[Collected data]
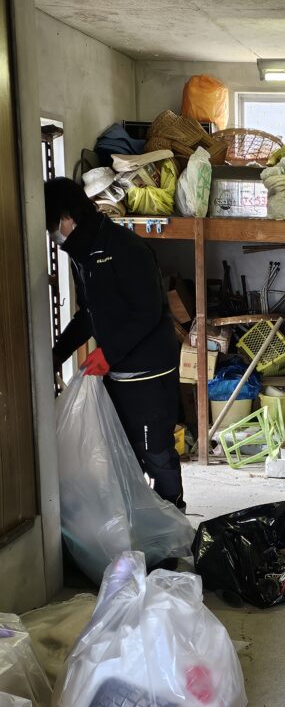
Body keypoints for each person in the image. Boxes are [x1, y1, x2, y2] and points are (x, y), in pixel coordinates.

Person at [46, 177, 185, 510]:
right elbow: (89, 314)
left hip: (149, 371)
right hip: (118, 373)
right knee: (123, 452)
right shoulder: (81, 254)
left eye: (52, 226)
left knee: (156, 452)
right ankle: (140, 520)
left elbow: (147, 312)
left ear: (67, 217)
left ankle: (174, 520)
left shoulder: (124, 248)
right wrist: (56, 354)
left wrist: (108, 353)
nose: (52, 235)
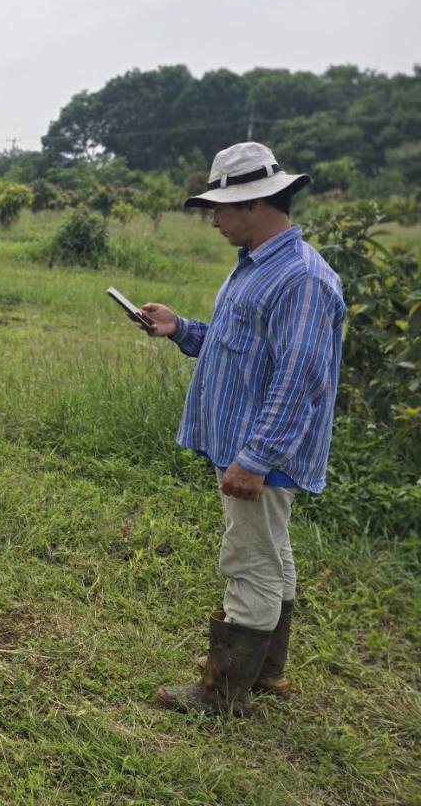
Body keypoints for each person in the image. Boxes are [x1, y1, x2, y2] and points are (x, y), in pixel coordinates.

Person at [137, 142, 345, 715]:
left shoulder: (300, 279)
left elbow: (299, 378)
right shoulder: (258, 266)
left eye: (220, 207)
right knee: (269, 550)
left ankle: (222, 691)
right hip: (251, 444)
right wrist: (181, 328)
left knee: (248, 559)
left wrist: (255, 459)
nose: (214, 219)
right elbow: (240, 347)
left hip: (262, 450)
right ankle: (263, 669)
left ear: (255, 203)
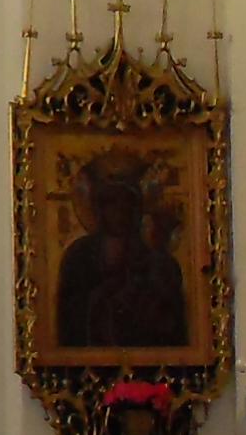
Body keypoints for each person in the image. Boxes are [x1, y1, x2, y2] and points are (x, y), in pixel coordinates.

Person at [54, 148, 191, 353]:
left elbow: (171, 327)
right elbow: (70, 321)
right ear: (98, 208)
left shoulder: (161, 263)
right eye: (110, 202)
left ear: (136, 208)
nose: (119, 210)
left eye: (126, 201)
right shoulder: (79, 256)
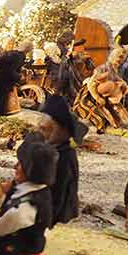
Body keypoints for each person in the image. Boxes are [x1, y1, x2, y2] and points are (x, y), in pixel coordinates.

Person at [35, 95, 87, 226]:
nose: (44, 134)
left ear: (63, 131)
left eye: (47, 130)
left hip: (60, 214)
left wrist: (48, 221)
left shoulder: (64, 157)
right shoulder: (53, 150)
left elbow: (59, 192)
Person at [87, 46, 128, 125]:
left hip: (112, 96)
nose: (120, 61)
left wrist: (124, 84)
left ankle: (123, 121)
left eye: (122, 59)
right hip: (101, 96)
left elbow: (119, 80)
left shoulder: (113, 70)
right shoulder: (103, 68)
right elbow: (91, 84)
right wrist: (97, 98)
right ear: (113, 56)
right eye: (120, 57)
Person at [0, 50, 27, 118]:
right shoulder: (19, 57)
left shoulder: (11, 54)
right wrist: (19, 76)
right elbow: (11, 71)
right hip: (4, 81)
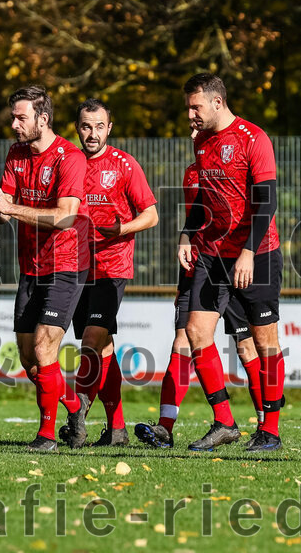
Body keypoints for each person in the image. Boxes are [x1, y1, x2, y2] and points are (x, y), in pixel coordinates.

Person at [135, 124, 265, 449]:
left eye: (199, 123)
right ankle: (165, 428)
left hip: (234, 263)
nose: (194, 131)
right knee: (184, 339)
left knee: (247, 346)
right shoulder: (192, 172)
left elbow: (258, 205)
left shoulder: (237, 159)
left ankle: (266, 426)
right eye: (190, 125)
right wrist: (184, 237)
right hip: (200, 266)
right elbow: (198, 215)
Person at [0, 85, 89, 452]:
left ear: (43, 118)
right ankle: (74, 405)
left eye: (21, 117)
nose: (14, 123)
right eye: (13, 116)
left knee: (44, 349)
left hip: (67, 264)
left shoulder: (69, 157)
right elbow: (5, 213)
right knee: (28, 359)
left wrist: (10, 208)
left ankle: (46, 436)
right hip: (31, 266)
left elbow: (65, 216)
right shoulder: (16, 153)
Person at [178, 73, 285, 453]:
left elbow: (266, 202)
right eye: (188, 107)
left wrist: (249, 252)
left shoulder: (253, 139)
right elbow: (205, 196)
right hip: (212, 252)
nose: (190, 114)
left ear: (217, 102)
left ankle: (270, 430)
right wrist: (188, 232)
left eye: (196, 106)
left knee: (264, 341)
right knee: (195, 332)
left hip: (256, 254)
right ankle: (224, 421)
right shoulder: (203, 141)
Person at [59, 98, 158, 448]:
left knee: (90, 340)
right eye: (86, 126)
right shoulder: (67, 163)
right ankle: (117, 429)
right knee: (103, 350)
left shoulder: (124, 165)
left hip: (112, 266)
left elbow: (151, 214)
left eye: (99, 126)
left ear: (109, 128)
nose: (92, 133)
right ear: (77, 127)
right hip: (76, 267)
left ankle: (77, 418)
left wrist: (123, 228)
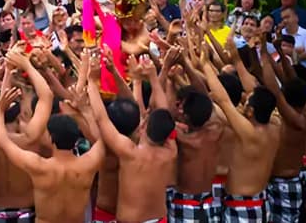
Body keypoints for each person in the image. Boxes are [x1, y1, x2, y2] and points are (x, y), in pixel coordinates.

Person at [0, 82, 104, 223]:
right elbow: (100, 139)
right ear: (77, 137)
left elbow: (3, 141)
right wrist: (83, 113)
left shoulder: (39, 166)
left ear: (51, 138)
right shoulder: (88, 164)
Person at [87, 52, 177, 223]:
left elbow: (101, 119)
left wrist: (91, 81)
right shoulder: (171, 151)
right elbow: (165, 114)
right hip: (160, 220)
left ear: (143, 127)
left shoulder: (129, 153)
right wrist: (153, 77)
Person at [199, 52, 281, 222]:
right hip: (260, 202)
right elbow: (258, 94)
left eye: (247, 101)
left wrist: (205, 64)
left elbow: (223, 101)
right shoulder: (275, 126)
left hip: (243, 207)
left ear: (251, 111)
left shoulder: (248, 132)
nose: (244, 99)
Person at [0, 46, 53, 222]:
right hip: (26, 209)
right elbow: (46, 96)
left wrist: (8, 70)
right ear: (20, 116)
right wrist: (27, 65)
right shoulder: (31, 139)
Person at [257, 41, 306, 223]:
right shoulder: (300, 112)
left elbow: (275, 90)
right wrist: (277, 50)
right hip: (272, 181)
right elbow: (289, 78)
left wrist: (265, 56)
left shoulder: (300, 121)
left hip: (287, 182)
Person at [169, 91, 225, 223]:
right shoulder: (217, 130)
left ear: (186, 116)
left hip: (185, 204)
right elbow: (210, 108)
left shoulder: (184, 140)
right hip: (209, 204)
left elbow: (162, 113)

__Required action__
Only the lines above starting with the line with "right ear: (113, 56)" and going on through the line with "left eye: (199, 123)" belong in the answer; repeat them exactly, minus any picture.

__Answer to this task__
right ear: (113, 56)
right eye: (120, 57)
Person at [0, 50, 27, 118]:
right shoulder: (19, 57)
left shoulder: (11, 54)
right wrist: (19, 76)
right elbow: (11, 71)
right hip: (4, 81)
Body keypoints for each person in the image. Boxes are [x1, y1, x2, y2] and points are (x, y), in pixel coordinates.

Person at [135, 124, 265, 449]:
left eye: (199, 123)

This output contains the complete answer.